The Long Island Association has hired former OSI Pharmaceuticals exec Linda Amper to help launch Long Island Bio, a business-development platform to be co-chaired by Cold Spring Harbor Laboratory chief Bruce Stillman and Canon USA Executive VP Seymour Liebman. The biotech, pharma and life sciences platform is right in Amper’s wheelhouse: The PhD (healthcare administration, Columbia Southern), who also holds a master’s in public administration from LIU Post, spent years in senior-executive positions with OSI and the New York Blood Center. With her new position as “chief people officer” at Woodbury transit-tech specialist Clever Devices and her self-titled business consultancy, Linda E. Amper LLC, on the rise, these are busy days for the veteran executive – and critical ones for the Island economy. Her view:
VERY CLEVER: I’ve had my own consultant practice for the past two years, and Clever Devices was one of my clients. They asked me to come in-house and introduce best practices to the organization. I found their field fascinating, so I agreed to come on board as their chief people officer, focusing on people, obviously, and business strategy.
LEARN BY DOING: My first supervisory role was probably my most challenging. I was the youngest supervisor of all my colleagues. No one mentored me or showed me the ropes, and all of a sudden, I was responsible for making decisions. That experience probably helped form the type of leader I’ve been through my career: a transparent, open-door mentor.
PERSPECTIVES: When I was at the Blood Center, I was the executive director of the Long Island region. That certainly gave me a good overview of the Long Island economy, but I’d say the best view came when I was at OSI, for several reasons. I was involved in the community because we had a culture of giving back. I sat on the LIA board and I participated in the Energeia Partnership. Each experience, in its own way, gave me facetime with people from all of the segments that drive the Long Island economy.

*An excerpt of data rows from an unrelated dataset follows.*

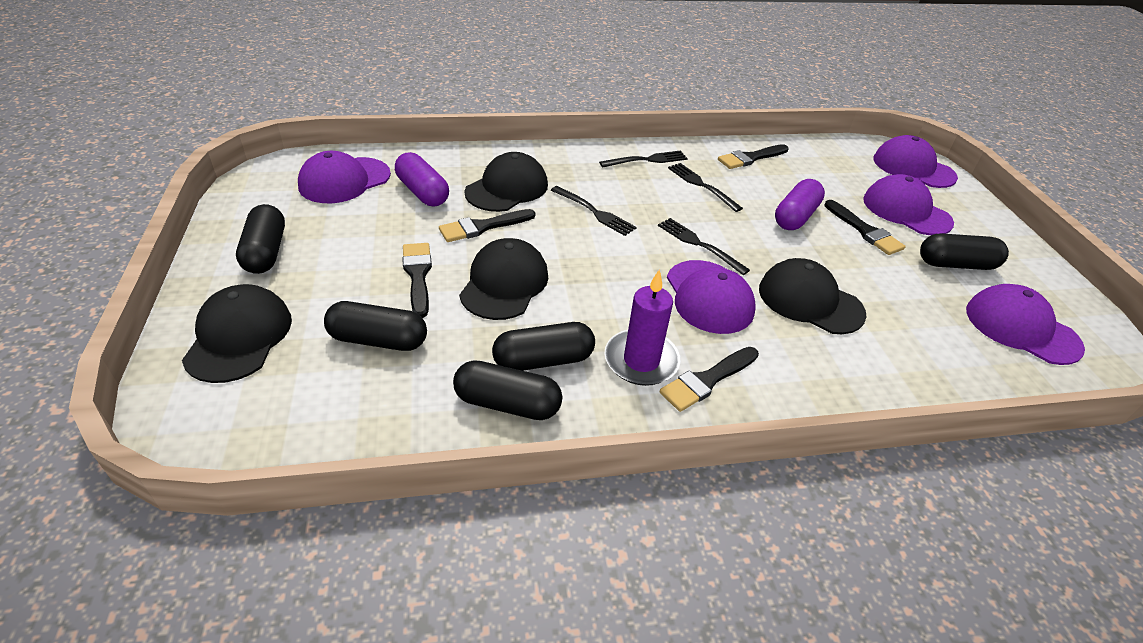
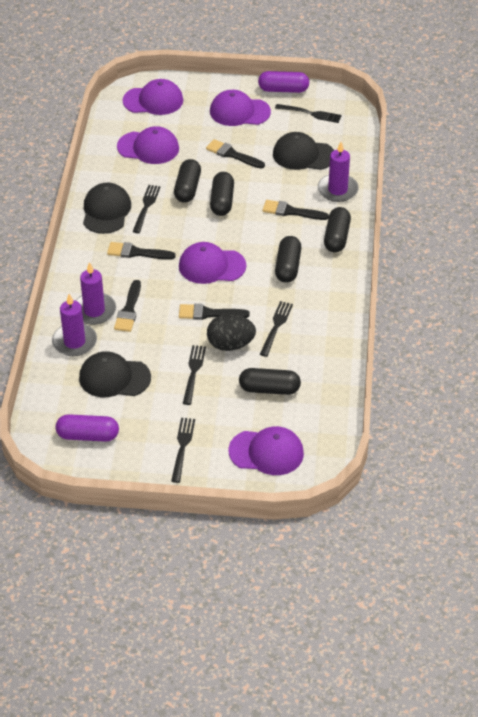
black cap: 4 -> 3
black egg: 0 -> 1
black fork: 4 -> 5
purple candle: 1 -> 3

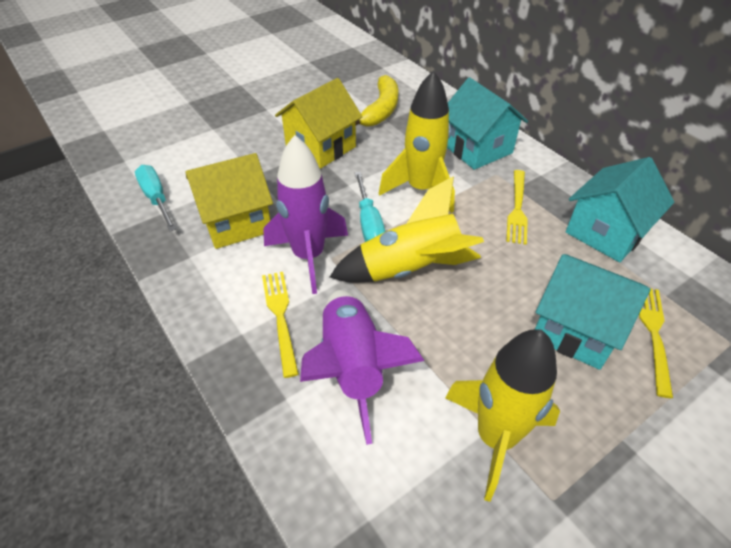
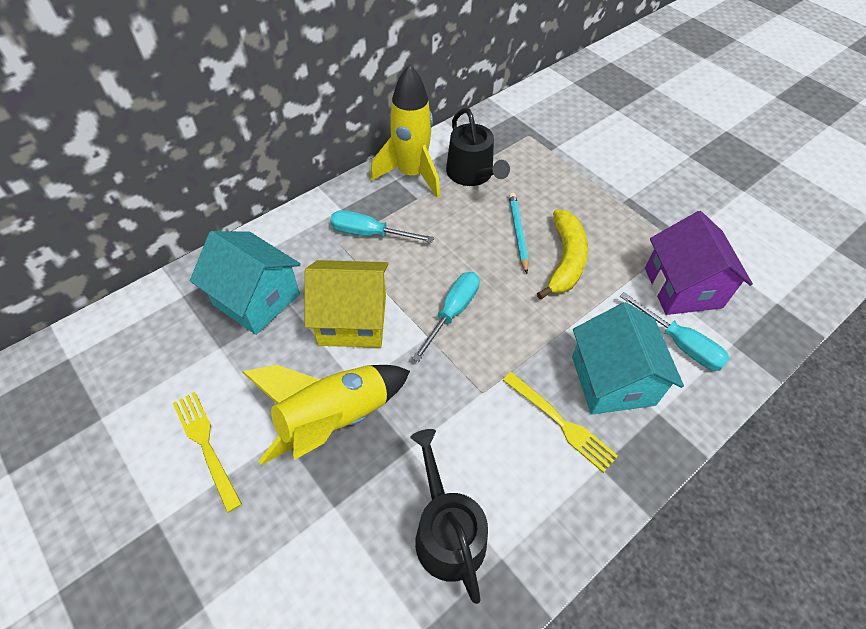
black watering can: 0 -> 2
purple house: 0 -> 1
purple rocket: 2 -> 0
turquoise house: 3 -> 2
turquoise pencil: 0 -> 1
turquoise screwdriver: 2 -> 3
yellow fork: 3 -> 2
yellow house: 2 -> 1
yellow rocket: 3 -> 2

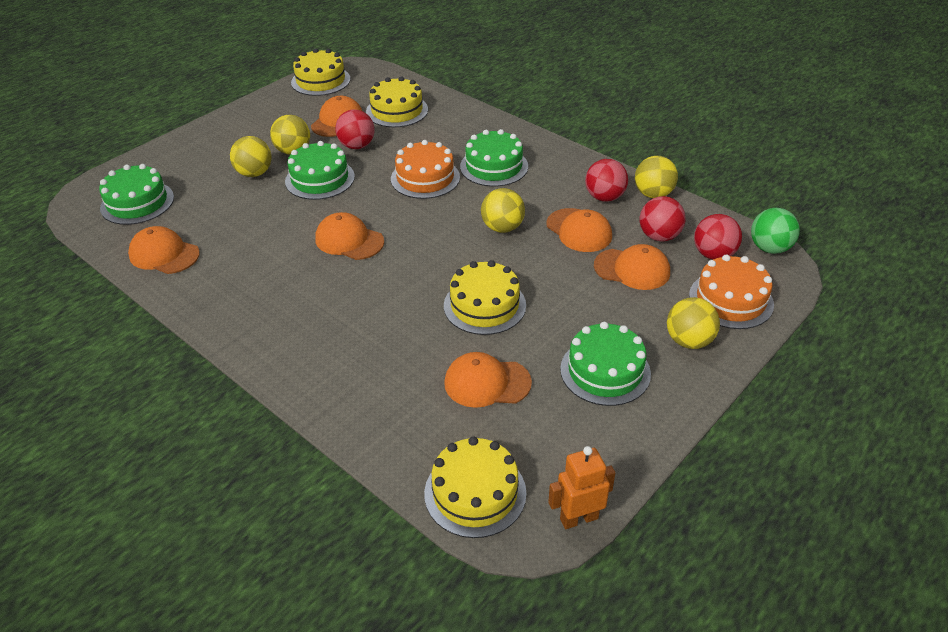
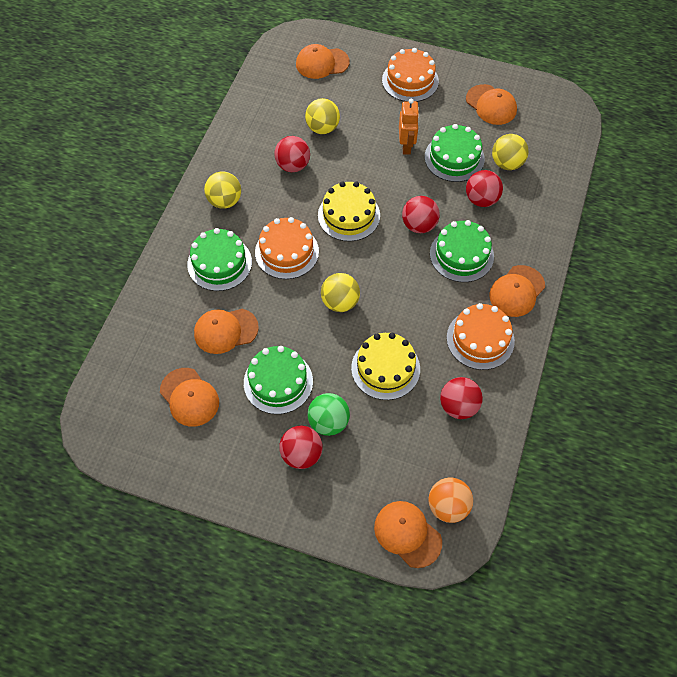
orange ball: 0 -> 1
orange cake: 2 -> 3
red ball: 4 -> 5
yellow ball: 5 -> 4
yellow cake: 4 -> 2

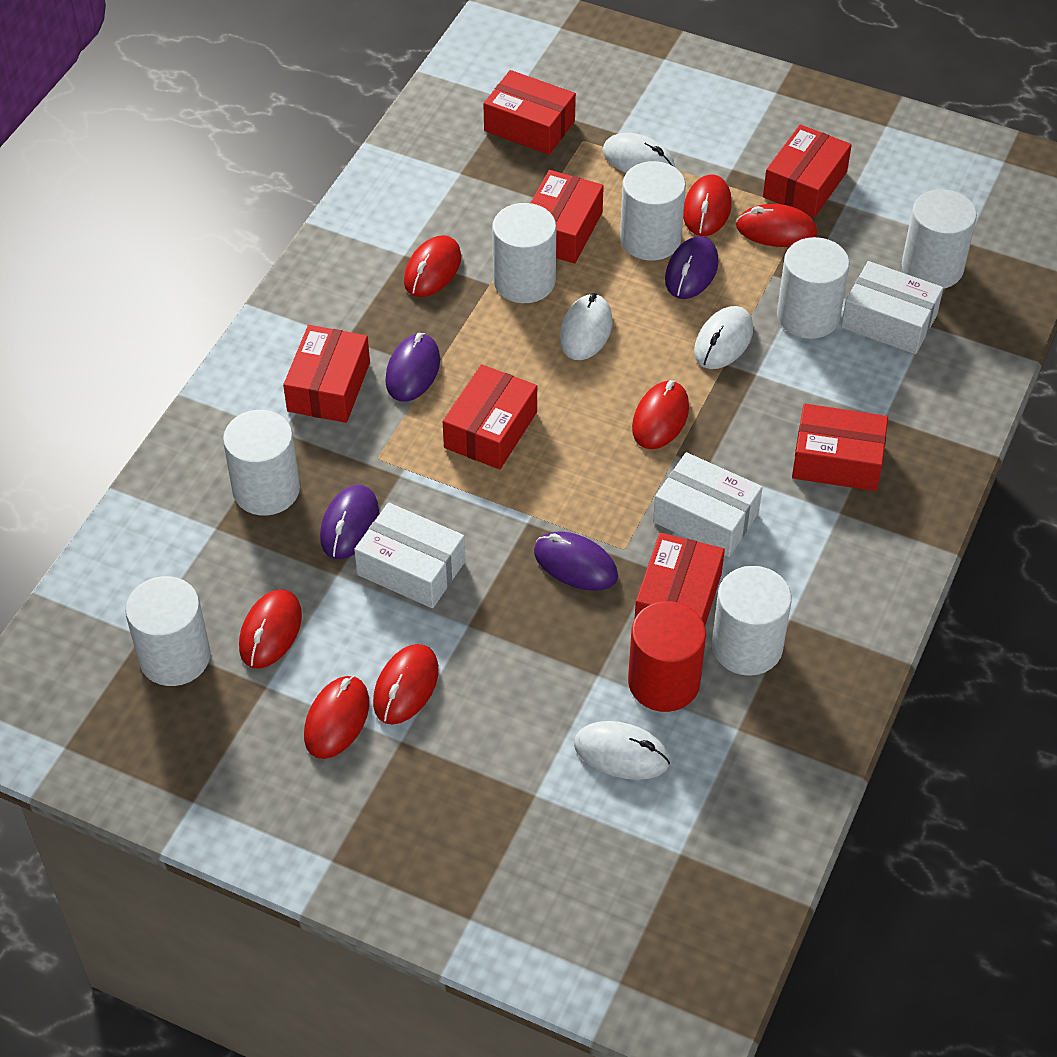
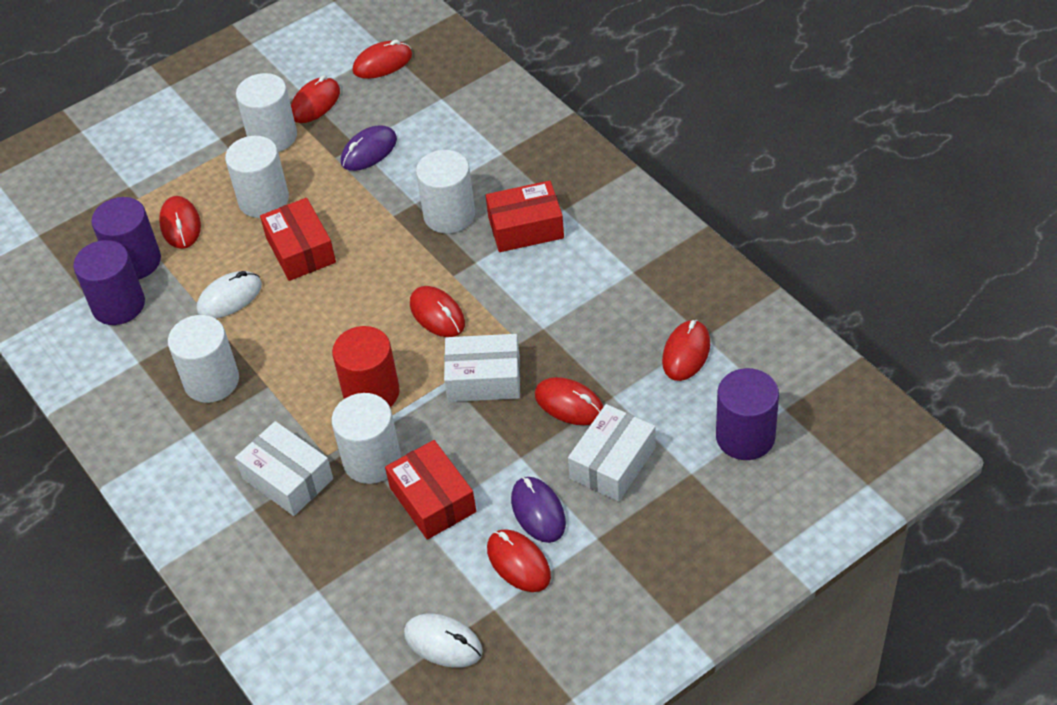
purple cylinder: 0 -> 3
purple mouse: 4 -> 2
red box: 7 -> 3
white cylinder: 7 -> 5
white mouse: 4 -> 2

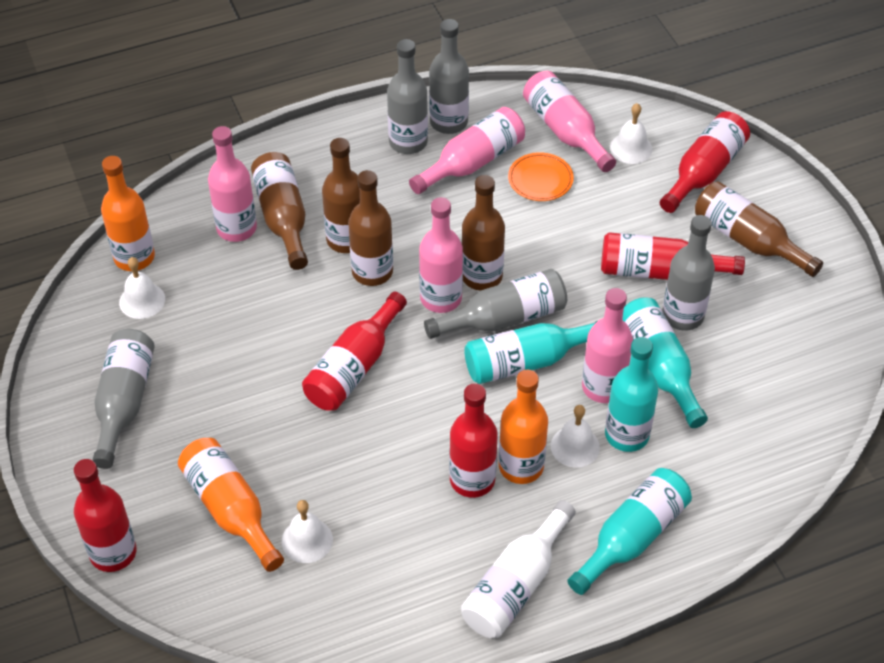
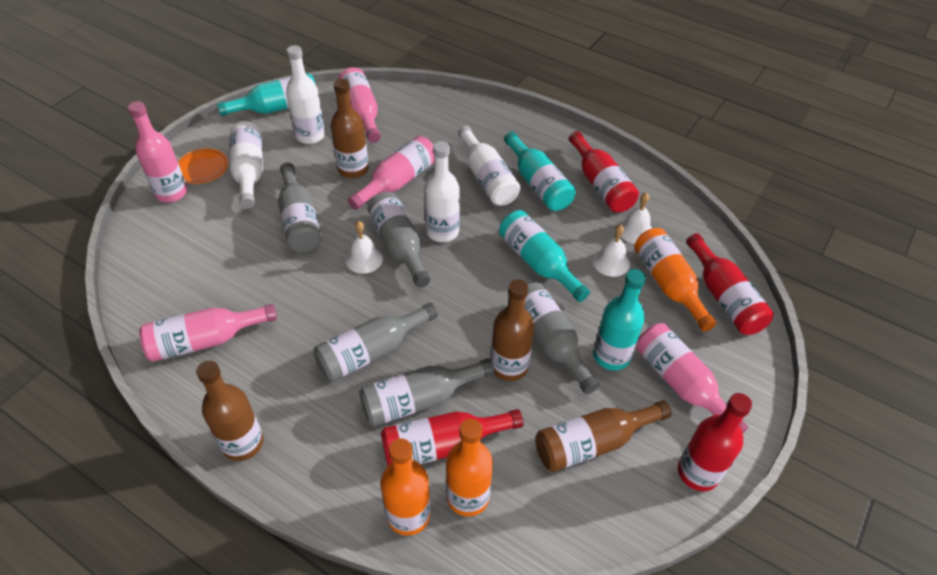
brown bottle: 5 -> 4
red bottle: 5 -> 4
white bell: 4 -> 3
white bottle: 1 -> 4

BIO FUEL: The LIA retained me as a consultant to help them prepare a strategic plan, mission statement, etc., for their committee, to help get it off the ground. Personally, I hope Long Island Bio really starts to put a focus on creating a real biotech corridor on Long Island. That’s something I’ve always wanted to see, from back in my OSI days.
STRENGTH IN NUMBERS: I have friends in the biotech sector in the Boston area, and when their company gets bought, there’s another biotech company next door waiting. They don’t have to worry about uprooting their family.
INNOVATION DECLARATION: Innovation is a crucial component of Long Island’s future economy. If we can’t embrace new ideas and different ways of getting things done, we aren’t going to be able to sustain ourselves. Many have said for years that Long Island is at a tipping point, and I’m passionate about seeing through the changes that are needed.
NOTHING TO FEAR, BUT: People with limited views who are too worried about their own agendas to allow progress to take place. I think people worry too much about their own neighborhoods and the four blocks around wherever they are, and what’s going to happen there. The third track for the Long Island Rail Road is a perfect example: People won’t let it happen in their backyard, then complain about the fact that Long Islanders have trouble commuting into the city.
PLANS TO FAIL: I get very frustrated when I read about Gov. Cuomo’s plans for Long Island. You look at these ideas and shake your head, because you know most of these things are not going to happen in my lifetime. Maybe I’m wrong and it’s the local government’s fault – maybe it’s local government that stops these types of things from happening. Whatever it is that stops proposals like these from going forward, that’s what worries me.
IN TRANSIT: I travel to cities all over the world, and when you’re there you can easily use mass transit to get around. You just don’t have that here, unless you’re in Manhattan, and it’s very important.
PROCEED WITH CAUTION: I think Long Island is a beautiful area to live in, but if we’re not careful I don’t think it’s going to be what it is right now 50 years from now. I think it could become a place with a bunch of houses where people have to go somewhere else to work. I have older children and one of them has decided to settle on Long Island, but I look at their taxes and the rest and I wonder how much longer they’ll be able to sustain it.
SO, WHAT’S THE ANSWER? Probably an overhaul of our local government.